Top Three Ways to Reduce Zoom Fatigue



More than ever, people are working remotely. This has led to an increase in meetings and appointments being held over Zoom. But communication over video has design flaws that exhaust the human mind and body. Fortunately, there are easy ways to mitigate their effects. Here's how to avoid some of the downfalls of Zoom:

Break Eye Contact With Zoom, the amount of eye contact as well as the size of faces on screens is unnatural. In a normal meeting, people look at the speaker, look elsewhere, or take notes. But on Zoom, participants are constantly looking at each other. Therefore the amount of eye contact is increased. Also a cause of stress and fatigue, depending on your monitor size, is that the faces on Zoom can appear too large for comfort. With many setups, if it is a one-on-one conversation, you’re seeing someone's face at a size which can simulate a personal space invasion. Solution: Take Zoom out of the full-screen option and reduce the size of the window relative to the monitor in order to minimize face size. You can also use an external keyboard to allow an increase in the personal space between oneself and the screen. Change your Focus Most video platforms show a square of what you look like on camera during a chat. But that’s also unnatural. It is the equivalent of, In the real world, somebody following you around with a mirror. Oftentimes, when we see a reflection of ourselves, we are more critical. We are now seeing ourselves on video for many hours every day. Solution: Users can use the “hide self-view” button, which one can access by right-clicking their own photo. This easily eliminates that view.

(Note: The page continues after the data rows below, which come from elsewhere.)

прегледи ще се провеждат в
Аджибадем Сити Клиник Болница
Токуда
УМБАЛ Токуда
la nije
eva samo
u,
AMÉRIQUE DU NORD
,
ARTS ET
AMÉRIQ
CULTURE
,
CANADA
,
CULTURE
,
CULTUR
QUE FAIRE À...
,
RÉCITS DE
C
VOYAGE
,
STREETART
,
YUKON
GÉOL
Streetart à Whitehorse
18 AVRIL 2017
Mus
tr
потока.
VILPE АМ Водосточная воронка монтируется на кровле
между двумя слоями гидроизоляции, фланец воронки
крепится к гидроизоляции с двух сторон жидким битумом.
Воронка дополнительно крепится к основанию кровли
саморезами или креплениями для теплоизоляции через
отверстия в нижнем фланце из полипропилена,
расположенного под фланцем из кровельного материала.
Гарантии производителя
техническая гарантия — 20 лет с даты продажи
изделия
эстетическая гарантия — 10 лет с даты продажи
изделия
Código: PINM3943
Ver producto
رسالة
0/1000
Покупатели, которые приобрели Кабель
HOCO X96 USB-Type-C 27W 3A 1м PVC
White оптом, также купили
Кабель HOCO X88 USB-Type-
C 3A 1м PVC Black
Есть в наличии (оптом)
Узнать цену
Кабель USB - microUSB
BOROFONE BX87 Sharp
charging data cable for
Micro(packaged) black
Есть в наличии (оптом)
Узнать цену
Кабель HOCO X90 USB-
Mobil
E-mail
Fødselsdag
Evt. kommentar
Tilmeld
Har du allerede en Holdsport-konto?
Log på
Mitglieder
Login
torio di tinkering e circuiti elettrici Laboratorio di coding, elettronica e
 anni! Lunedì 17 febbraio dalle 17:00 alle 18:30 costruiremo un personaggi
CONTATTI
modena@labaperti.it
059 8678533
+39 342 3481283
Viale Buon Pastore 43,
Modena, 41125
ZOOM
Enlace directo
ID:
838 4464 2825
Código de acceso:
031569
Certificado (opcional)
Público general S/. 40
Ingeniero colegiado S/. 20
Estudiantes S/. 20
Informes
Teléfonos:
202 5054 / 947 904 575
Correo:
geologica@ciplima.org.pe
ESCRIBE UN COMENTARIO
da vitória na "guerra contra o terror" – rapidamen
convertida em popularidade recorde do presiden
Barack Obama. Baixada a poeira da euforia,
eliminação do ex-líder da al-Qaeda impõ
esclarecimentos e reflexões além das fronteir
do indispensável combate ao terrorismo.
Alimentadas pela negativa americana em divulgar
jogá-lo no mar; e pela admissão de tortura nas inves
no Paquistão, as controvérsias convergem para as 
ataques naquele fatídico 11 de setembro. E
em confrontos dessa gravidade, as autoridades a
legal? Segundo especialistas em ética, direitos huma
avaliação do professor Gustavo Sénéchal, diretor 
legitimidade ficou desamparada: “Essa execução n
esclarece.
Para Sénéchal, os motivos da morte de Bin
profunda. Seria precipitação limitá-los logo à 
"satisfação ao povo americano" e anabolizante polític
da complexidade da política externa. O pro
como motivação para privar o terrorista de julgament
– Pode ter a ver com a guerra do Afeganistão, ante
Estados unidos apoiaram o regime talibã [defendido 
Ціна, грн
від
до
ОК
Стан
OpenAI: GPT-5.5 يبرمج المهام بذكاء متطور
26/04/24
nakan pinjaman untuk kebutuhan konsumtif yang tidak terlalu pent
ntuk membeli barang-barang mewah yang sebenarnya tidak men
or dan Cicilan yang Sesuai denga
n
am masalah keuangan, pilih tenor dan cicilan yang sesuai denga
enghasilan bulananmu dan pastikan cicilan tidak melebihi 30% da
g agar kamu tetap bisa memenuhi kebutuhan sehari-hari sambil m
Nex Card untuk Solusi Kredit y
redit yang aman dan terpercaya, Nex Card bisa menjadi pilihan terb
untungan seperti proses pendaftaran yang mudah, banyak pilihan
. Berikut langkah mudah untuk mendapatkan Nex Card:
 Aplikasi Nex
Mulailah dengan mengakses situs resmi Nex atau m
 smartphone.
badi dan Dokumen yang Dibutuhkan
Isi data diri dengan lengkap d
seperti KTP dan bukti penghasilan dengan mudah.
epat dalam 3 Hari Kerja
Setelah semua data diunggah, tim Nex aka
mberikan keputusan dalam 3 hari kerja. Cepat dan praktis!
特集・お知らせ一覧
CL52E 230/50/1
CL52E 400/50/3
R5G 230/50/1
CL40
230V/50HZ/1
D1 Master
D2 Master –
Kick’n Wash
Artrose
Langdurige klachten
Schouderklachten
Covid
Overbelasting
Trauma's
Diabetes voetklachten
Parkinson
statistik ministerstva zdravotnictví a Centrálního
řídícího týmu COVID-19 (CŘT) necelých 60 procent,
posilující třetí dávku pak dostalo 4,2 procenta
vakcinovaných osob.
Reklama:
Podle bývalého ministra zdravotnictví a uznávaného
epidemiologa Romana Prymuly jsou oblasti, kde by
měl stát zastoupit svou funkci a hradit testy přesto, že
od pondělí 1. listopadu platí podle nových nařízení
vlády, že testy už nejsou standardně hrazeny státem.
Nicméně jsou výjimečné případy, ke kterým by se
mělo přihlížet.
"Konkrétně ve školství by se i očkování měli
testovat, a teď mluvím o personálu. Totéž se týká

Take an Audio-Only Break In regular face-to-face interaction, nonverbal communication is natural and each of us makes and interprets signals and nonverbal cues subconsciously. But on Zoom, we have to work harder to send and receive signals. Video takes an in-person conversation and shifts it into something that involves much more thought. Those thoughts may lead to actions including an exaggerated nod or putting your thumbs up. That adds cognitive load as you are expending more mental energy in order to communicate. Certain gestures could also mean different things in the Zoom context. A sidelong glance to someone during an in-person meeting means something very different than a person on a video chat grid looking off-screen to their spouse who just walked into their home office. Solution: During long stretches of meetings, give yourself an “audio only” break. This can mean also turning your body away from the screen while on that break. The goal is not to vilify Zoom. Zoom is ultimately a good thing for remote communication, but using these solutions can make it less fatigue-inducing.